* **TASK ITEM**
Nothing should be left out when you copy the entries below.

* **Stored items from a collection**
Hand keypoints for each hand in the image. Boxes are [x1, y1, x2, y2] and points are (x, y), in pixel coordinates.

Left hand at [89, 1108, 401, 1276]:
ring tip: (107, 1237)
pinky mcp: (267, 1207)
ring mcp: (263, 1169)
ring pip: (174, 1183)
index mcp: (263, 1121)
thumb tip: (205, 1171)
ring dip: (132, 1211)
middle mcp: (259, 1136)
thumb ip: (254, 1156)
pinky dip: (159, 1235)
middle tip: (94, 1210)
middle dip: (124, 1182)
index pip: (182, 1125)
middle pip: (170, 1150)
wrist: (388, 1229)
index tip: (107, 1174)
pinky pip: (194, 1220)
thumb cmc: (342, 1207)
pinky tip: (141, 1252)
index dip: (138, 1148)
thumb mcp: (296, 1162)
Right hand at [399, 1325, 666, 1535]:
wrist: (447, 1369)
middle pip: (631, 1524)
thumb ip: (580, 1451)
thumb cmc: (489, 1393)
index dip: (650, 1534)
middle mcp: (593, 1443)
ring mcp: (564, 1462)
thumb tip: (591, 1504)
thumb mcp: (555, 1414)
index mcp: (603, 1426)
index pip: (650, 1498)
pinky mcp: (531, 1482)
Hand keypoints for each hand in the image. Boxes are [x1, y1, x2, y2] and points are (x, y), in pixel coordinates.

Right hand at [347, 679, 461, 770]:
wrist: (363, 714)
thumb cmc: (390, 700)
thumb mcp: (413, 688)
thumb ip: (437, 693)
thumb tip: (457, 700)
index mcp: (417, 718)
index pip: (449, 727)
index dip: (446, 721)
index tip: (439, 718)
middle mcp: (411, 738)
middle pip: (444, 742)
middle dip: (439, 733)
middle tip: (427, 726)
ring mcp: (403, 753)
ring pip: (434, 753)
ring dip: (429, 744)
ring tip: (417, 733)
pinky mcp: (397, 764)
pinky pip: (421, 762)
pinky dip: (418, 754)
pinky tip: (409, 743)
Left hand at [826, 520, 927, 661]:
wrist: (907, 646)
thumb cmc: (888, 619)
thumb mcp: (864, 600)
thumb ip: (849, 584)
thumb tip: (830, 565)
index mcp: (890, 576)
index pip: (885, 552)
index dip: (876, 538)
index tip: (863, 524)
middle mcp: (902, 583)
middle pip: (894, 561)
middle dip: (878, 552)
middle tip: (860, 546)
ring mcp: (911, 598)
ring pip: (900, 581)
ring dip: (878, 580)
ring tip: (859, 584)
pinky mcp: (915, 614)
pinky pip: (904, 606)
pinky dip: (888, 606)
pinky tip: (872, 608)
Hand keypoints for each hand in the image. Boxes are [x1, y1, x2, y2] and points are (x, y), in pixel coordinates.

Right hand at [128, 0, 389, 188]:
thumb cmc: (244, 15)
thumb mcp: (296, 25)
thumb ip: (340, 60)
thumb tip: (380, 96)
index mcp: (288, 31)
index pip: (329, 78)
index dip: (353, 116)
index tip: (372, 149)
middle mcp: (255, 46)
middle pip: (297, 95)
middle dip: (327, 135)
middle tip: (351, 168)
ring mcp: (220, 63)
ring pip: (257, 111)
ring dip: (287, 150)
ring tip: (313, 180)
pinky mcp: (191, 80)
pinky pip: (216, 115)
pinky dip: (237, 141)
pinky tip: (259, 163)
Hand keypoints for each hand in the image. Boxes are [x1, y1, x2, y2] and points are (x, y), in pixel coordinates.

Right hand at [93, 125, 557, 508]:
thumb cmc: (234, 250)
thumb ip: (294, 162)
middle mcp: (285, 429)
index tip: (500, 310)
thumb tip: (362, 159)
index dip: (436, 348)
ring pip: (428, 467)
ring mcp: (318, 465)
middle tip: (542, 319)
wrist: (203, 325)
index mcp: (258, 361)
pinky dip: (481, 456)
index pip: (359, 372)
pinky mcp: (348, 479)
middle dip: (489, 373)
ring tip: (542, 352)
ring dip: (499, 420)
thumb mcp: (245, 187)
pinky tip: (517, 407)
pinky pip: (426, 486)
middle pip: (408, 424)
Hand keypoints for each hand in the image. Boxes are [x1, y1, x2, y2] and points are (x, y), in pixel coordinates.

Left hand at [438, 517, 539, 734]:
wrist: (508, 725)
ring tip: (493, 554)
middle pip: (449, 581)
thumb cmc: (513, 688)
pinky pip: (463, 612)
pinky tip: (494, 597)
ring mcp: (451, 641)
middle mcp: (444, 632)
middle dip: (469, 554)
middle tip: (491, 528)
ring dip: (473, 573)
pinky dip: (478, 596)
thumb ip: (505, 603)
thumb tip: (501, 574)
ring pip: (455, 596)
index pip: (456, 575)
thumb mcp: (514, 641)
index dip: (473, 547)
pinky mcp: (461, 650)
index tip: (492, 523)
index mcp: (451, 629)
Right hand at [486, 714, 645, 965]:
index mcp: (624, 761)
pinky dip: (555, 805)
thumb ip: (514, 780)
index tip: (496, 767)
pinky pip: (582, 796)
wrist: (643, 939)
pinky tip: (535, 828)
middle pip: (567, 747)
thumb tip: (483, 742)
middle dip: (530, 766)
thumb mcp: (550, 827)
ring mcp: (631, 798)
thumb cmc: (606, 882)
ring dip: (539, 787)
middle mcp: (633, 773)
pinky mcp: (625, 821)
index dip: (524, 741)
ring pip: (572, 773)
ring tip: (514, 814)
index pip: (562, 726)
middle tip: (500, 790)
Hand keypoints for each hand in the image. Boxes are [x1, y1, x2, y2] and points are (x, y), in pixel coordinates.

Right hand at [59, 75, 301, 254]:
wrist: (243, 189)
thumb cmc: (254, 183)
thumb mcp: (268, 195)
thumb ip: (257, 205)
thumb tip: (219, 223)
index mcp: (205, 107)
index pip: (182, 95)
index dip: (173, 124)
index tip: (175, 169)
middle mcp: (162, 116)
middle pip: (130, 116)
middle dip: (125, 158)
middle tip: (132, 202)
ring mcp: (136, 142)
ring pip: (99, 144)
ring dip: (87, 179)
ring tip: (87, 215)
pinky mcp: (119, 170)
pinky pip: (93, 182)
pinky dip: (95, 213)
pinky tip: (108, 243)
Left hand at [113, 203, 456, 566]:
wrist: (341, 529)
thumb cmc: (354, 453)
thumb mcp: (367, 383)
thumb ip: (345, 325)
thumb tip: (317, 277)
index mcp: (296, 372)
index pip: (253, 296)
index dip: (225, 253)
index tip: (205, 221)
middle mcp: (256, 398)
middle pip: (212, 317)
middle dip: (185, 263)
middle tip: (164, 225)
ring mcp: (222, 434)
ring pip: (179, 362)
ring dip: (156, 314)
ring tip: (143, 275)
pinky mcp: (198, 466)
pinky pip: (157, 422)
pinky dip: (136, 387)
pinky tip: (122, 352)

* **RESPONSE TO THE EXERCISE**
Hand keypoints for each hand in the image. Boxes are [x1, y1, x2, y2] and points are (x, y), in pixel coordinates.

Left hand at [89, 1108, 401, 1276]:
ring tip: (107, 1237)
pinky mcp: (267, 1207)
ring mcp: (263, 1169)
ring pip: (174, 1183)
index mcp: (263, 1121)
thumb tip: (205, 1171)
ring dip: (132, 1211)
middle mcp: (259, 1136)
thumb ip: (254, 1156)
pinky dip: (159, 1235)
middle tip: (94, 1210)
middle dip: (124, 1182)
index pip: (182, 1125)
middle pip: (170, 1150)
wrist: (388, 1229)
index tip: (107, 1174)
pinky pip: (194, 1220)
thumb cmc: (342, 1207)
pinky tip: (141, 1252)
index dip: (138, 1148)
thumb mcp: (296, 1162)
Right hand at [399, 1325, 666, 1535]:
wrist: (447, 1369)
middle pip: (631, 1524)
thumb ip: (580, 1451)
thumb cmc: (489, 1393)
index dip: (650, 1534)
middle mcp: (593, 1443)
ring mcp: (564, 1462)
thumb tip: (591, 1504)
thumb mcp: (555, 1414)
index mcp: (603, 1426)
index pip: (650, 1498)
pinky mcp: (531, 1482)
Hand keypoints for each hand in the image. Boxes are [x1, y1, x2, y2] and points are (x, y), in pixel coordinates.

Right hand at [347, 679, 461, 770]:
wrist: (363, 714)
thumb cmc: (390, 700)
thumb mcp: (413, 688)
thumb ip: (437, 693)
thumb tip: (457, 700)
index mcp: (417, 718)
index pip: (449, 727)
index dip: (446, 721)
index tip: (439, 718)
middle mcp: (411, 738)
middle pip: (444, 742)
middle dip: (439, 733)
middle tip: (427, 726)
ring mcp: (403, 753)
ring pip: (434, 753)
ring dip: (429, 744)
ring tip: (417, 733)
pinky mcp: (397, 764)
pinky pip: (421, 762)
pinky dip: (418, 754)
pinky tip: (409, 743)
Left hand at [826, 520, 927, 661]:
wrist: (907, 646)
thumb cmc: (888, 619)
thumb mcp: (864, 600)
thumb ip: (849, 584)
thumb tip: (830, 565)
index mcp: (890, 576)
index pip: (885, 552)
index dip: (876, 538)
index tip: (863, 524)
middle mcp: (902, 583)
middle pip: (894, 561)
middle dip: (878, 552)
middle tip: (860, 546)
ring mcp: (911, 598)
ring pip: (900, 581)
ring dip: (878, 580)
ring tip: (859, 584)
pinky mcp: (915, 614)
pinky pip: (904, 606)
pinky dip: (888, 606)
pinky tip: (872, 608)
Hand keypoints for each hand in the image. Boxes are [x1, y1, x2, y2] and points are (x, y), in pixel coordinates.

Right hand at [128, 0, 389, 188]:
thumb cmc: (244, 15)
thumb mcp: (296, 25)
thumb ip: (340, 60)
thumb tip: (380, 96)
index mcp: (288, 31)
index pip: (329, 78)
index dip: (353, 116)
index tip: (372, 149)
middle mcp: (255, 46)
middle pip: (297, 95)
middle dip: (327, 135)
middle tip: (351, 168)
ring mcp: (220, 63)
ring pip: (257, 111)
ring dip: (287, 150)
ring tip: (313, 180)
pinky mcp: (191, 80)
pinky pip: (216, 115)
pinky dip: (237, 141)
pinky tip: (259, 163)
Hand keypoints for each hand in the image. Boxes are [x1, y1, x2, y2] and points are (x, y), in pixel coordinates.

Right hand at [93, 125, 557, 508]:
thumb cmc: (234, 250)
thumb ip: (294, 162)
middle mcp: (285, 429)
index tip: (500, 310)
thumb tip: (362, 159)
index dip: (436, 348)
ring pip: (428, 467)
ring mcp: (318, 465)
middle tip: (542, 319)
wrist: (203, 325)
index mcp: (258, 361)
pinky dip: (481, 456)
index pip: (359, 372)
pinky mcp: (348, 479)
middle dip: (489, 373)
ring tip: (542, 352)
ring dip: (499, 420)
thumb mcp: (245, 187)
pinky tip: (517, 407)
pinky pip: (426, 486)
middle pip: (408, 424)
Hand keypoints for each hand in the image. Boxes are [x1, y1, x2, y2] and points are (x, y), in pixel coordinates.

Left hand at [438, 517, 539, 734]:
wrist: (508, 725)
ring tip: (493, 554)
middle pip: (449, 581)
thumb cmc: (513, 688)
pinky pip: (463, 612)
pinky tip: (494, 597)
ring mcp: (451, 641)
middle mcp: (444, 632)
middle dip: (469, 554)
middle tip: (491, 528)
ring dip: (473, 573)
pinky dip: (478, 596)
thumb ip: (505, 603)
thumb tip: (501, 574)
ring pip: (455, 596)
index pip: (456, 575)
thumb mcp: (514, 641)
index dip: (473, 547)
pinky mcp: (461, 650)
index tip: (492, 523)
index mcp: (451, 629)
Right hand at [486, 714, 645, 965]:
index mcp: (624, 761)
pinky dip: (555, 805)
thumb ip: (514, 780)
index tip: (496, 767)
pinky pip: (582, 796)
wrist: (643, 939)
pinky tip: (535, 828)
middle pip: (567, 747)
thumb tip: (483, 742)
middle dip: (530, 766)
thumb mcp: (550, 827)
ring mcp: (631, 798)
thumb cmc: (606, 882)
ring dip: (539, 787)
middle mcp: (633, 773)
pinky mcp: (625, 821)
index dip: (524, 741)
ring pip: (572, 773)
ring tip: (514, 814)
index pip: (562, 726)
middle tip: (500, 790)
Hand keypoints for each hand in the image. Boxes are [x1, y1, x2, y2] and points are (x, y), in pixel coordinates.

Right hand at [59, 75, 301, 254]:
wrist: (243, 189)
thumb cmc: (254, 183)
thumb mcp: (268, 195)
thumb ip: (257, 205)
thumb tip: (219, 223)
index mcp: (205, 107)
index pip: (182, 95)
index dip: (173, 124)
index tip: (175, 169)
middle mcp: (162, 116)
middle pip: (130, 116)
middle dip: (125, 158)
middle tip: (132, 202)
ring mcp: (136, 142)
ring pip: (99, 144)
ring dip: (87, 179)
ring tip: (87, 215)
pinky mcp: (119, 170)
pinky pip: (93, 182)
pinky dip: (95, 213)
pinky tip: (108, 243)
Left hand at [113, 203, 456, 566]:
wrist: (341, 529)
thumb cmc: (354, 453)
thumb mcp: (367, 383)
thumb ip: (345, 325)
thumb tip: (317, 277)
index mcp: (296, 372)
index pip: (253, 296)
index dip: (225, 253)
index tip: (205, 221)
middle mcp: (256, 398)
middle pip: (212, 317)
middle dip: (185, 263)
middle tip: (164, 225)
ring mcp: (222, 434)
ring pip: (179, 362)
ring dip: (156, 314)
ring tip: (143, 275)
pinky mcp: (198, 466)
pinky pip: (157, 422)
pinky dip: (136, 387)
pinky tip: (122, 352)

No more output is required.